Extracted page text data:
###

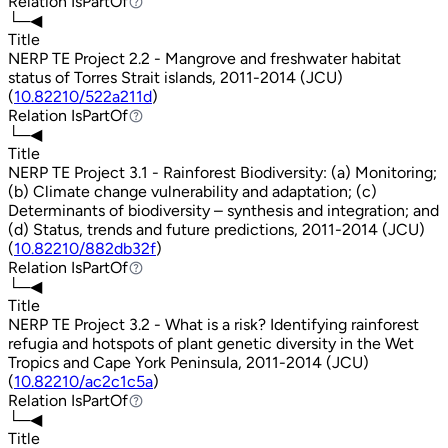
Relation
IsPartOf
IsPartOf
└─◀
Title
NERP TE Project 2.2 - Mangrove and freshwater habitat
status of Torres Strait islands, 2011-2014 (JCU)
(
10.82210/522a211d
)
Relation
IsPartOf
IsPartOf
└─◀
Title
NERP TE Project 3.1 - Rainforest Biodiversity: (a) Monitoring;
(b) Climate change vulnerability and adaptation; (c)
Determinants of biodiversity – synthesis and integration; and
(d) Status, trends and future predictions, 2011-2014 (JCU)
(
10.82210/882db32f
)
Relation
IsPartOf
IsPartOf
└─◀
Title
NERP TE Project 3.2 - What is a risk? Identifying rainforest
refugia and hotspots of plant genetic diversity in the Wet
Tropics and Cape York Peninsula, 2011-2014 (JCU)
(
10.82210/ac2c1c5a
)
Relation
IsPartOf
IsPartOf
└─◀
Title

###

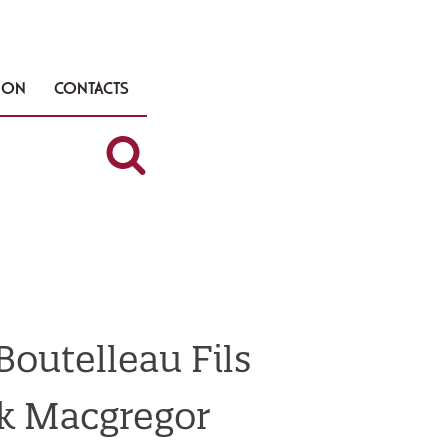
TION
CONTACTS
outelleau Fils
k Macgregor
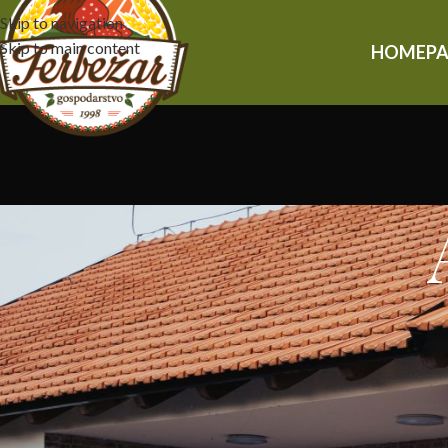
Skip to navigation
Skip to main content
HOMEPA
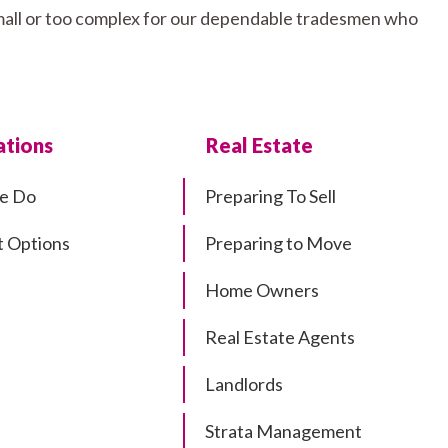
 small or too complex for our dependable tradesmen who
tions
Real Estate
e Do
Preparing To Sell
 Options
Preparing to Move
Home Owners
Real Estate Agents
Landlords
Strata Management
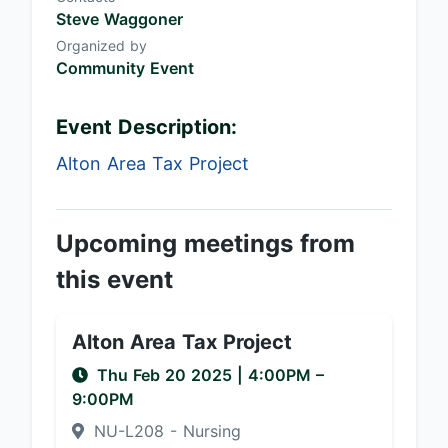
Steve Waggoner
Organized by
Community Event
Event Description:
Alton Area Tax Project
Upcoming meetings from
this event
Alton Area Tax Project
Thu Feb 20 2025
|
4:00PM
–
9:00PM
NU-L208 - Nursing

###

EXERCISE AIM: Present as a numbered list the lines from the one containing "Skip to navigation" through the one containing "Strata Management", including both, and omit any blank lines. Exclude the pictures from the list.

SOLUTION BELOW:
1. Skip to navigation
2. Skip to main content
3. HOMEPA
4.  small or too complex for our dependable tradesmen who
5. tions
6. Real Estate
7. e Do
8. Preparing To Sell
9.  Options
10. Preparing to Move
11. Home Owners
12. Real Estate Agents
13. Landlords
14. Strata Management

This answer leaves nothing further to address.